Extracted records
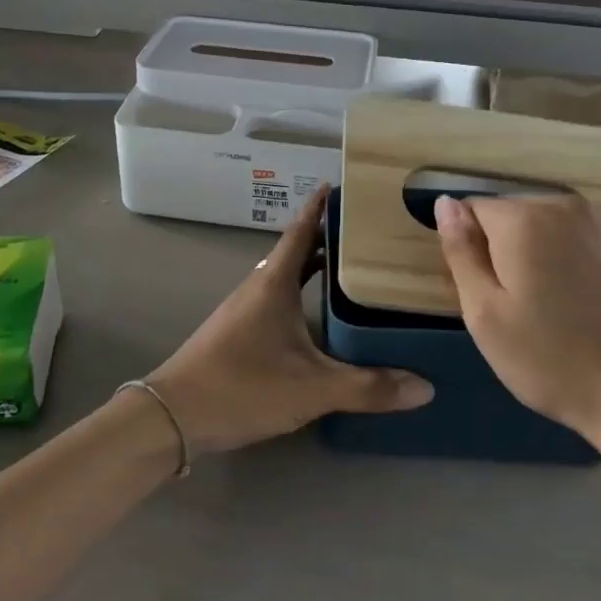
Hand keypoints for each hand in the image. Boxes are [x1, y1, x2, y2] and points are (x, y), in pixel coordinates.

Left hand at [137, 188, 431, 455]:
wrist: (174, 415)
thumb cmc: (242, 386)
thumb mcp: (312, 388)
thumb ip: (368, 387)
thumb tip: (426, 386)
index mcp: (274, 282)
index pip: (302, 230)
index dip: (321, 206)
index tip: (344, 184)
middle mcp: (259, 287)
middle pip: (298, 251)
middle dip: (330, 238)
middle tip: (370, 233)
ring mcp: (246, 310)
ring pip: (287, 277)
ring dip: (316, 268)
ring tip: (355, 270)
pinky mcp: (239, 332)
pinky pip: (279, 300)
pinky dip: (302, 295)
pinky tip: (320, 319)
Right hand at [434, 194, 600, 471]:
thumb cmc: (548, 360)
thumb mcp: (484, 314)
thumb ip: (461, 251)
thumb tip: (446, 203)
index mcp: (524, 220)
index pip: (474, 210)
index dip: (471, 247)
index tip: (488, 289)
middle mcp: (569, 204)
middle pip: (517, 213)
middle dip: (510, 246)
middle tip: (523, 302)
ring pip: (556, 221)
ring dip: (548, 246)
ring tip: (561, 300)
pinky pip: (592, 231)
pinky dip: (584, 251)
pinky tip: (594, 292)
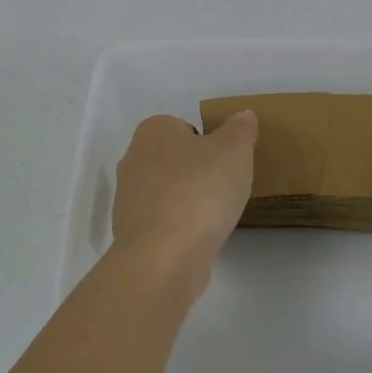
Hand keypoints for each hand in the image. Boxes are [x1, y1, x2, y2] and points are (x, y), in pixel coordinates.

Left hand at [110, 112, 257, 296]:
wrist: (164, 257)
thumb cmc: (200, 191)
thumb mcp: (234, 151)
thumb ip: (240, 130)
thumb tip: (243, 116)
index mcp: (152, 131)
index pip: (184, 128)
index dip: (208, 144)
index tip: (225, 164)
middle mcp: (133, 159)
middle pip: (173, 159)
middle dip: (196, 172)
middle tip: (223, 188)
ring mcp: (127, 198)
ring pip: (166, 191)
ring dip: (187, 201)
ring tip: (213, 217)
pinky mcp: (130, 232)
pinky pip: (162, 221)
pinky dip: (179, 227)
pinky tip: (197, 239)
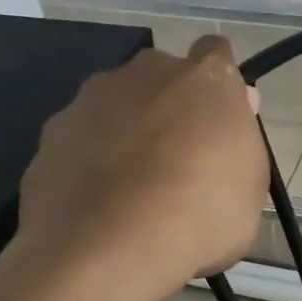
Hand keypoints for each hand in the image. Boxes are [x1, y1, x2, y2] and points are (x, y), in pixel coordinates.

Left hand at [18, 35, 267, 300]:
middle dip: (167, 107)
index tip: (218, 121)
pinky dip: (87, 163)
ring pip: (114, 107)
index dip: (217, 86)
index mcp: (203, 78)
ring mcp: (90, 100)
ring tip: (129, 191)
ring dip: (124, 133)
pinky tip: (95, 206)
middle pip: (160, 78)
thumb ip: (241, 140)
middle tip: (175, 161)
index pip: (216, 54)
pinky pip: (79, 142)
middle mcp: (144, 73)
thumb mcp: (250, 189)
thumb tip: (237, 106)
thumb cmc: (200, 215)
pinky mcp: (51, 134)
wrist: (109, 247)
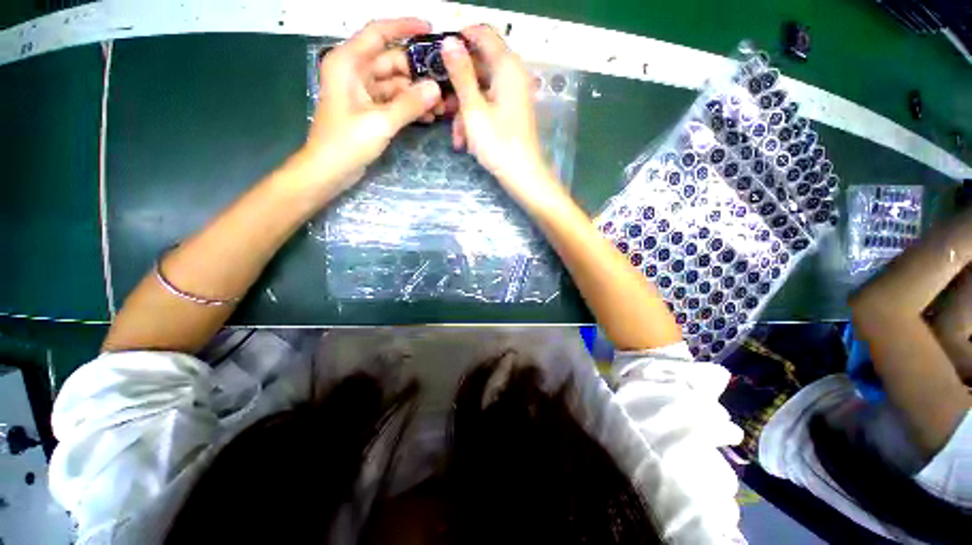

> WHAT YOU NEED TO DO: All the data above is to be transcribed exactly, with no pictures included.

> RESULT OF THIS TASK:
Hand keypoints for each hand in the image. Boxes are [x1, y1, x2, y2] and points are (x, y), in pixel coordinates.

Left hand at [137, 188, 431, 455]:
wrist: (174, 415)
thumb cmc: (242, 386)
thumb mcp: (312, 388)
thumb ip: (368, 387)
thumb tip: (426, 386)
index mcp: (274, 282)
index pip: (302, 230)
index dip: (321, 206)
index tip: (344, 184)
middle mcp: (259, 287)
middle pip: (298, 251)
middle dip: (330, 238)
middle tip: (370, 233)
ring mcp: (246, 310)
ring pip: (287, 277)
ring dip: (316, 268)
ring tip: (355, 270)
pinky mcp: (239, 332)
pinky pip: (279, 300)
pinky dip: (302, 295)
pinky tip: (320, 319)
Right hand at [434, 194, 600, 471]:
thumb cmc: (548, 360)
thumb mcp: (484, 314)
thumb ip: (461, 251)
thumb tip: (446, 203)
index mcp: (524, 220)
index pip: (474, 210)
index dip: (471, 247)
index tip: (488, 289)
middle mcp: (569, 204)
middle pip: (517, 213)
middle dip: (510, 246)
middle tip: (523, 302)
ring pip: (556, 221)
ring dip: (548, 246)
ring tip: (561, 300)
pinky pip: (592, 231)
pinky dip: (584, 251)
pinky tip: (594, 292)
Hand keypoints for each hand in the image. Boxes are [x1, y1, x2, y2] and points are (x, y), in pixel coordinates.

Left hand at [110, 112, 257, 296]:
wrist: (164, 257)
thumb cmc: (200, 191)
thumb mcp: (234, 151)
thumb ip: (240, 130)
thumb tip: (243, 116)
index mcp: (152, 131)
index pip: (184, 128)
index dip: (208, 144)
index tip: (225, 164)
middle mcp: (133, 159)
middle pip: (173, 159)
middle dip: (196, 172)
middle tip: (223, 188)
ring mcp: (127, 198)
ring pip: (166, 191)
ring dip: (187, 201)
ring tip: (213, 217)
pinky mcp: (130, 232)
pinky pip: (162, 221)
pinky dip: (179, 227)
pinky tip: (197, 239)
Hand keypoints for each hand in the image. Boxes are [x1, y1, x2, y2] and points are (x, y), in pixel coordinates.

Left hand at [18, 35, 267, 300]:
middle dip: (167, 107)
index tip: (218, 121)
pinky dip: (87, 163)
ring pip: (114, 107)
index dip: (217, 86)
index mcp: (203, 78)
ring mcp: (90, 100)
ring tip: (129, 191)
ring dip: (124, 133)
pinky tip: (95, 206)
middle pip: (160, 78)
thumb ip: (241, 140)
middle tip: (175, 161)
index pip: (216, 54)
pinky pip: (79, 142)
middle mcp: (144, 73)
thumb mcp: (250, 189)
thumb tip: (237, 106)
thumb cmc: (200, 215)
pinky mcp: (51, 134)
wrist: (109, 247)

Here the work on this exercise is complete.